The Carrickfergus Macular Society Support Group will be taking a break for Christmas and will not hold its monthly meeting in December.
Instead, the group will next meet on Tuesday, January 28 from 11am-12.30pm at Carrickfergus Library, 2 Joymount Court, Carrickfergus BT38 7DQ.
The group will then meet at the same time and venue on the fourth Tuesday of each month.
The Macular Society, together with local people, organises the group, which aims to offer information, encouragement and friendship to people who are affected by macular disease and other sight loss conditions.

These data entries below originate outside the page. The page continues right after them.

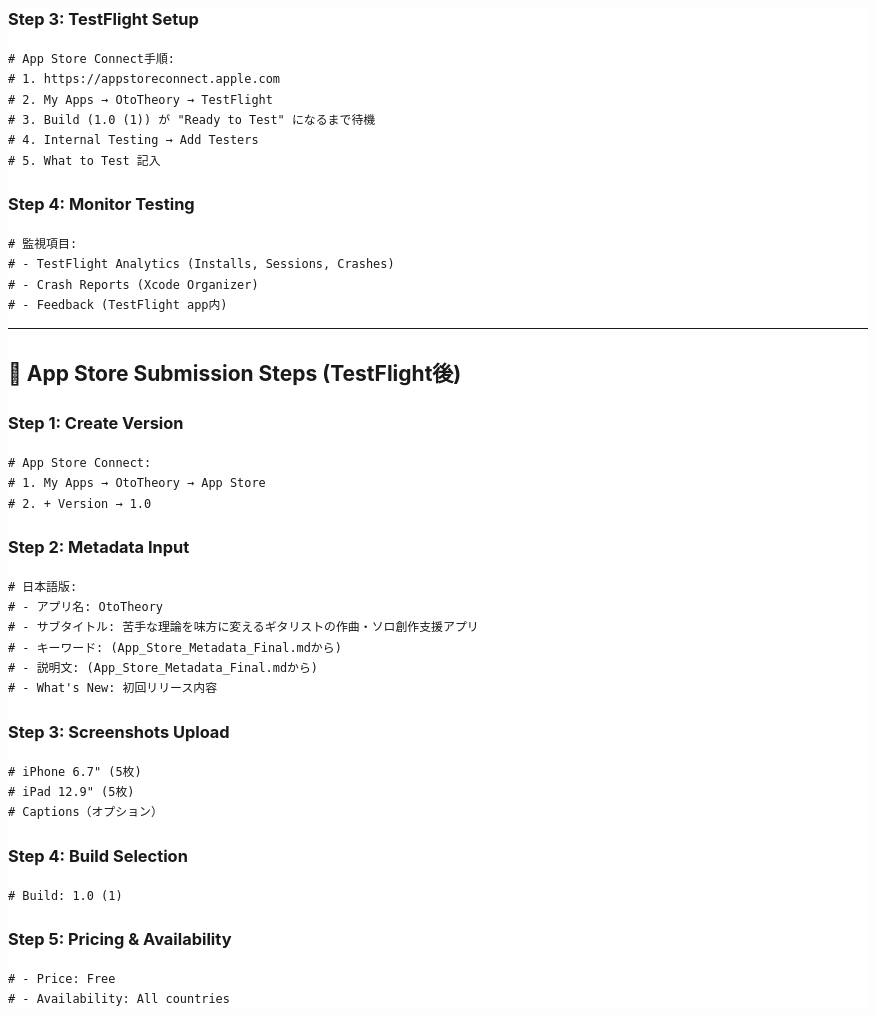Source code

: ### Step 3: TestFlight Setup
```
# App Store Connect手順:
# 1. https://appstoreconnect.apple.com
# 2. My Apps → OtoTheory → TestFlight
# 3. Build (1.0 (1)) が "Ready to Test" になるまで待機
# 4. Internal Testing → Add Testers
# 5. What to Test 記入
```

### Step 4: Monitor Testing
```
# 監視項目:
# - TestFlight Analytics (Installs, Sessions, Crashes)
# - Crash Reports (Xcode Organizer)
# - Feedback (TestFlight app内)
```

---

## 📱 App Store Submission Steps (TestFlight後)

### Step 1: Create Version
```
# App Store Connect:
# 1. My Apps → OtoTheory → App Store
# 2. + Version → 1.0
```

### Step 2: Metadata Input
```
# 日本語版:
# - アプリ名: OtoTheory
# - サブタイトル: 苦手な理論を味方に変えるギタリストの作曲・ソロ創作支援アプリ
# - キーワード: (App_Store_Metadata_Final.mdから)
# - 説明文: (App_Store_Metadata_Final.mdから)
# - What's New: 初回リリース内容
```

### Step 3: Screenshots Upload
```
# iPhone 6.7" (5枚)
# iPad 12.9" (5枚)
# Captions（オプション）
```

### Step 4: Build Selection
```
# Build: 1.0 (1)
```

### Step 5: Pricing & Availability
```
# - Price: Free
# - Availability: All countries
```
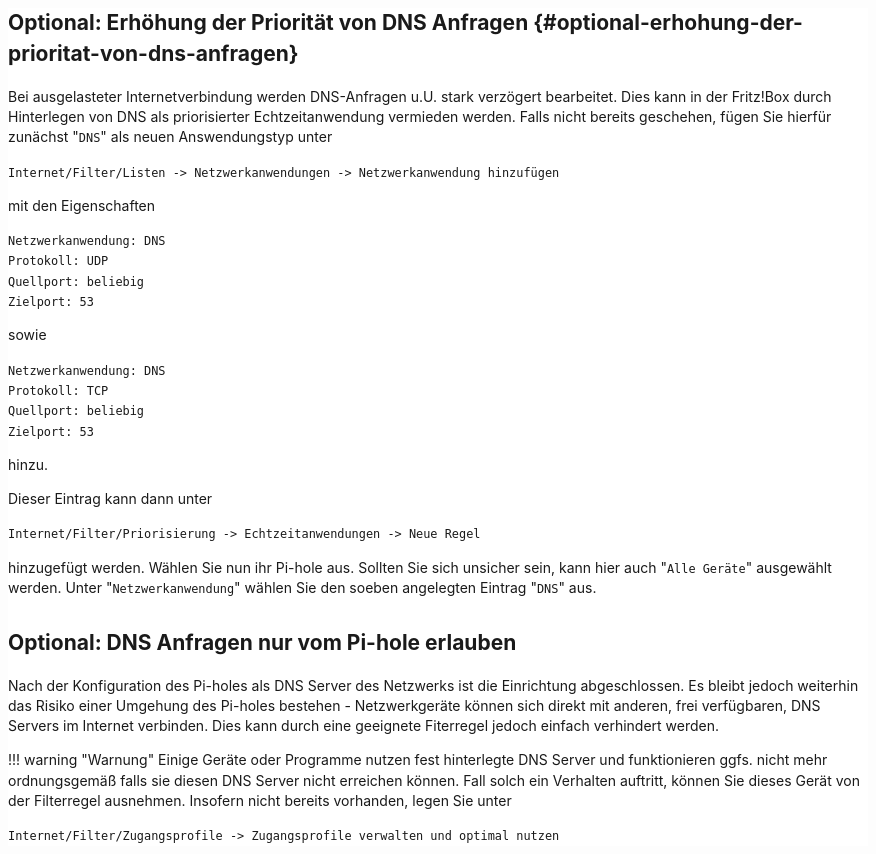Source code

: ## Optional: Erhöhung der Priorität von DNS Anfragen {#optional-erhohung-der-prioritat-von-dns-anfragen}

Bei ausgelasteter Internetverbindung werden DNS-Anfragen u.U. stark verzögert bearbeitet. Dies kann in der Fritz!Box durch Hinterlegen von DNS als priorisierter Echtzeitanwendung vermieden werden. Falls nicht bereits geschehen, fügen Sie hierfür zunächst "`DNS`" als neuen Answendungstyp unter

``` plain
Internet/Filter/Listen -> Netzwerkanwendungen -> Netzwerkanwendung hinzufügen
```

mit den Eigenschaften

``` plain
Netzwerkanwendung: DNS
Protokoll: UDP
Quellport: beliebig
Zielport: 53
```

sowie

``` plain
Netzwerkanwendung: DNS
Protokoll: TCP
Quellport: beliebig
Zielport: 53
```

hinzu.

Dieser Eintrag kann dann unter

``` plain
Internet/Filter/Priorisierung -> Echtzeitanwendungen -> Neue Regel
```

hinzugefügt werden. Wählen Sie nun ihr Pi-hole aus. Sollten Sie sich unsicher sein, kann hier auch "`Alle Geräte`" ausgewählt werden. Unter "`Netzwerkanwendung`" wählen Sie den soeben angelegten Eintrag "`DNS`" aus.

## Optional: DNS Anfragen nur vom Pi-hole erlauben

Nach der Konfiguration des Pi-holes als DNS Server des Netzwerks ist die Einrichtung abgeschlossen. Es bleibt jedoch weiterhin das Risiko einer Umgehung des Pi-holes bestehen - Netzwerkgeräte können sich direkt mit anderen, frei verfügbaren, DNS Servers im Internet verbinden. Dies kann durch eine geeignete Fiterregel jedoch einfach verhindert werden.

!!! warning "Warnung"
    Einige Geräte oder Programme nutzen fest hinterlegte DNS Server und funktionieren ggfs. nicht mehr ordnungsgemäß falls sie diesen DNS Server nicht erreichen können. Fall solch ein Verhalten auftritt, können Sie dieses Gerät von der Filterregel ausnehmen.
Insofern nicht bereits vorhanden, legen Sie unter

``` plain
Internet/Filter/Zugangsprofile -> Zugangsprofile verwalten und optimal nutzen
```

Macular disease is the biggest cause of sight loss in the UK. Nearly 1.5 million people are currently affected and many more are at risk. The disease can have a devastating effect on people’s lives, leaving them unable to drive, read or see faces.
Many people affected describe losing their sight as being similar to bereavement. There is still no cure and most types of the disease are not treatable. Age-related macular degeneration (AMD) is the most common form of macular disease, affecting more than 600,000 people, usually over the age of 50.

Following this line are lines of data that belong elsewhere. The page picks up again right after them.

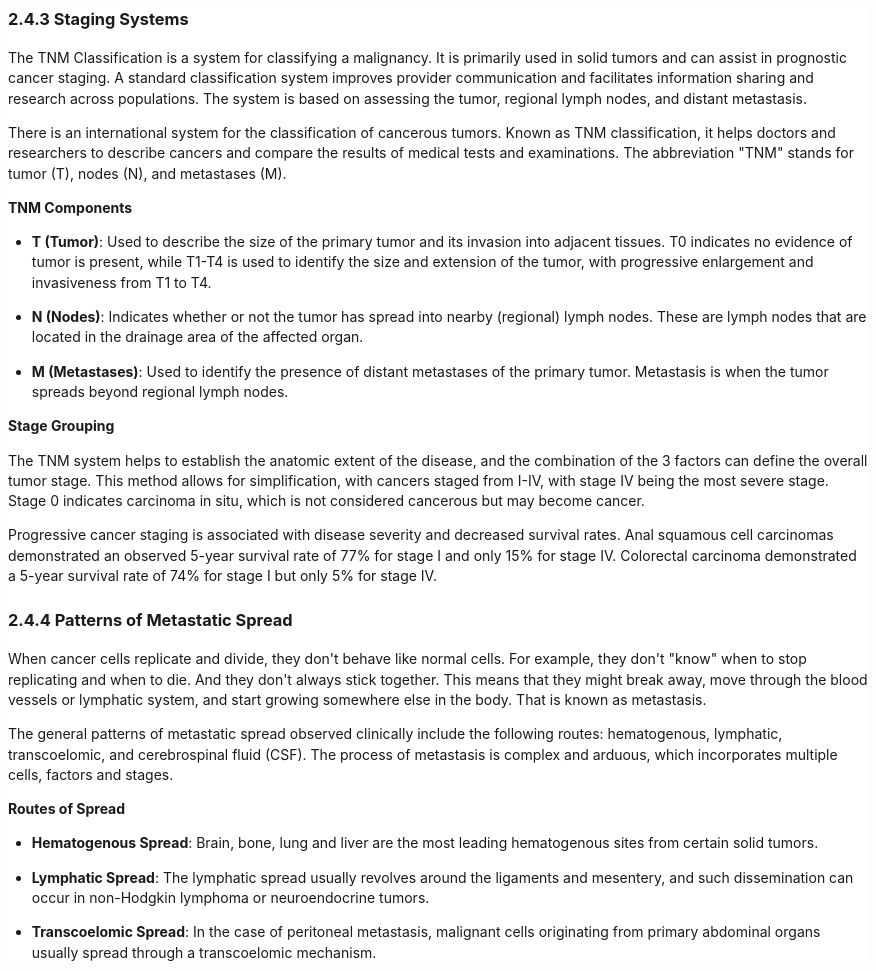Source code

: ### 2.4.3 Staging Systems

The TNM Classification is a system for classifying a malignancy. It is primarily used in solid tumors and can assist in prognostic cancer staging. A standard classification system improves provider communication and facilitates information sharing and research across populations. The system is based on assessing the tumor, regional lymph nodes, and distant metastasis.

There is an international system for the classification of cancerous tumors. Known as TNM classification, it helps doctors and researchers to describe cancers and compare the results of medical tests and examinations. The abbreviation "TNM" stands for tumor (T), nodes (N), and metastases (M).

**TNM Components**

- **T (Tumor)**: Used to describe the size of the primary tumor and its invasion into adjacent tissues. T0 indicates no evidence of tumor is present, while T1-T4 is used to identify the size and extension of the tumor, with progressive enlargement and invasiveness from T1 to T4.

- **N (Nodes)**: Indicates whether or not the tumor has spread into nearby (regional) lymph nodes. These are lymph nodes that are located in the drainage area of the affected organ.

- **M (Metastases)**: Used to identify the presence of distant metastases of the primary tumor. Metastasis is when the tumor spreads beyond regional lymph nodes.

**Stage Grouping**

The TNM system helps to establish the anatomic extent of the disease, and the combination of the 3 factors can define the overall tumor stage. This method allows for simplification, with cancers staged from I-IV, with stage IV being the most severe stage. Stage 0 indicates carcinoma in situ, which is not considered cancerous but may become cancer.

Progressive cancer staging is associated with disease severity and decreased survival rates. Anal squamous cell carcinomas demonstrated an observed 5-year survival rate of 77% for stage I and only 15% for stage IV. Colorectal carcinoma demonstrated a 5-year survival rate of 74% for stage I but only 5% for stage IV.

### 2.4.4 Patterns of Metastatic Spread

When cancer cells replicate and divide, they don't behave like normal cells. For example, they don't "know" when to stop replicating and when to die. And they don't always stick together. This means that they might break away, move through the blood vessels or lymphatic system, and start growing somewhere else in the body. That is known as metastasis.

The general patterns of metastatic spread observed clinically include the following routes: hematogenous, lymphatic, transcoelomic, and cerebrospinal fluid (CSF). The process of metastasis is complex and arduous, which incorporates multiple cells, factors and stages.

**Routes of Spread**

- **Hematogenous Spread**: Brain, bone, lung and liver are the most leading hematogenous sites from certain solid tumors.

- **Lymphatic Spread**: The lymphatic spread usually revolves around the ligaments and mesentery, and such dissemination can occur in non-Hodgkin lymphoma or neuroendocrine tumors.

- **Transcoelomic Spread**: In the case of peritoneal metastasis, malignant cells originating from primary abdominal organs usually spread through a transcoelomic mechanism.
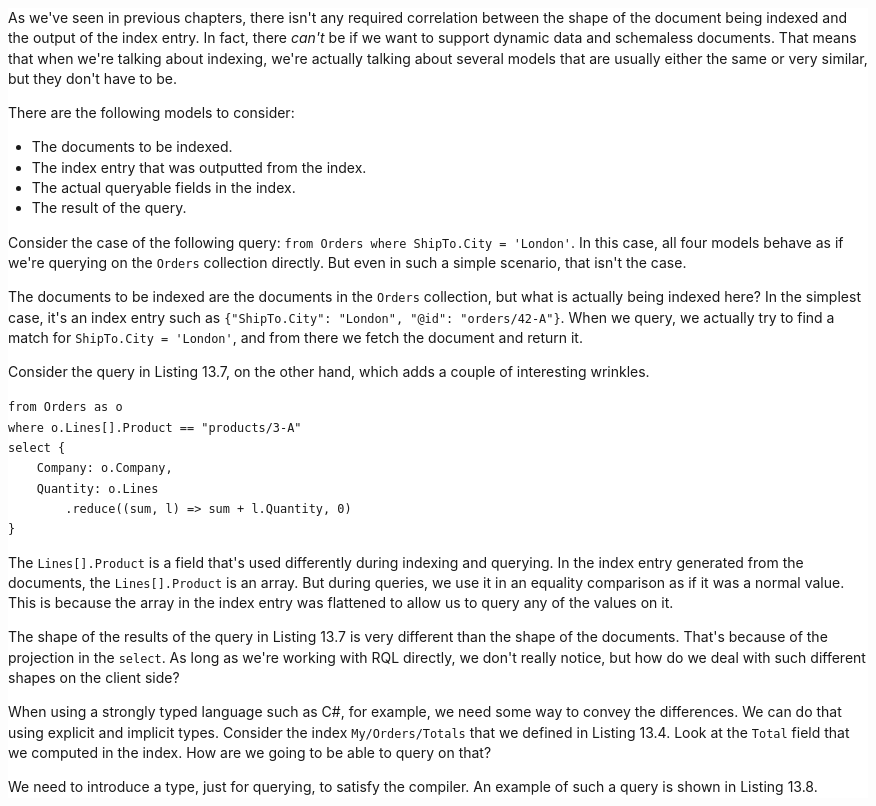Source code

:As we've seen in previous chapters, there isn't any required correlation between the shape of the document being indexed and
the output of the index entry. In fact, there _can't_ be if we want to support dynamic data and schemaless documents. That means
that when we're talking about indexing, we're actually talking about several models that are usually either the same or
very similar, but they don't have to be.

There are the following models to consider:

* The documents to be indexed.
* The index entry that was outputted from the index.
* The actual queryable fields in the index.
* The result of the query.

Consider the case of the following query: `from Orders where ShipTo.City = 'London'`. In this case, all four models behave as if we're querying on the `Orders` collection directly. But even in such a 
simple scenario, that isn't the case.

The documents to be indexed are the documents in the `Orders` collection, but what is actually being indexed here? In the 
simplest case, it's an index entry such as `{"ShipTo.City": "London", "@id": "orders/42-A"}`. When we query, we actually try
to find a match for `ShipTo.City = 'London'`, and from there we fetch the document and return it. 

Consider the query in Listing 13.7, on the other hand, which adds a couple of interesting wrinkles. 

```{caption="Using projections and query on array to show the difference between various models" .sql}
from Orders as o
where o.Lines[].Product == "products/3-A"
select {
    Company: o.Company,
    Quantity: o.Lines
        .reduce((sum, l) => sum + l.Quantity, 0)
}
```

The `Lines[].Product` is a field that's used differently during indexing and querying. In the index entry generated
from the documents, the `Lines[].Product` is an array. But during queries, we use it in an equality comparison as if it was a normal value. This
is because the array in the index entry was flattened to allow us to query any of the values on it.

The shape of the results of the query in Listing 13.7 is very different than the shape of the documents. That's because of the 
projection in the `select`. As long as we're working with RQL directly, we don't really notice, but how do we deal with such
different shapes on the client side? 

When using a strongly typed language such as C#, for example, we need some way to convey the differences. We can do that using
explicit and implicit types. Consider the index `My/Orders/Totals` that we defined in Listing 13.4. Look at the `Total` field
that we computed in the index. How are we going to be able to query on that? 

We need to introduce a type, just for querying, to satisfy the compiler. An example of such a query is shown in Listing 13.8.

Karen Toogood, Macular Society regional manager, said: “The Carrickfergus Macular Society Support Group is here for anybody affected by macular disease and we want to encourage people to come along. Friends and family are also very welcome.
“It’s good to be able to learn from each other’s experiences and get tips. The peer support can be so helpful. Our groups can really help people increase in confidence and become more independent.
“The group invites guest speakers on a variety of subjects, including macular conditions and their impact on our daily lives. The meetings are also social occasions where we can chat over a cup of tea.”
In Northern Ireland, the Macular Society has been able to establish and run new sight loss support groups across the country thanks to £650,000 of National Lottery funding from the National Lottery Community Fund (formerly the Big Lottery Fund). This vital investment has enabled the charity to triple the number of its support groups in Northern Ireland, and deliver a range of other vital services since 2009.